Dataset records:
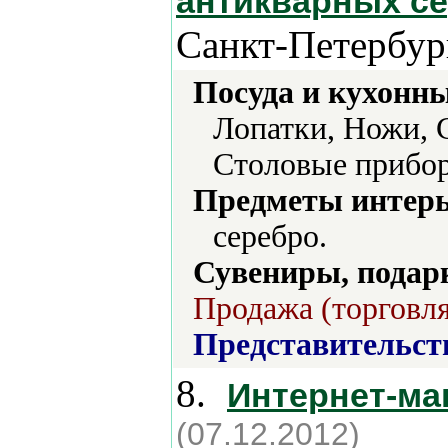
антикварных с
Санкт-Петербур
Посуда и кухонн
Лопатки, Ножи, 
Столовые прибор
Предметы интерь
серебро.
Сувениры, подар
Продажа (торговля
Представительст
8.
Интернет-ма
(07.12.2012)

Work to complete:
Copy the text in the data above line for line, leaving out the pictures.

Solution for this problem:
антикварных с
Санкт-Петербур
Посуда и кухонн
Лопатки, Ножи, 
Столовые прибор
Предметы интерь
серебро.
Сувениры, подар
Продажа (торговля
Представительст
8.
Интернет-ма
(07.12.2012)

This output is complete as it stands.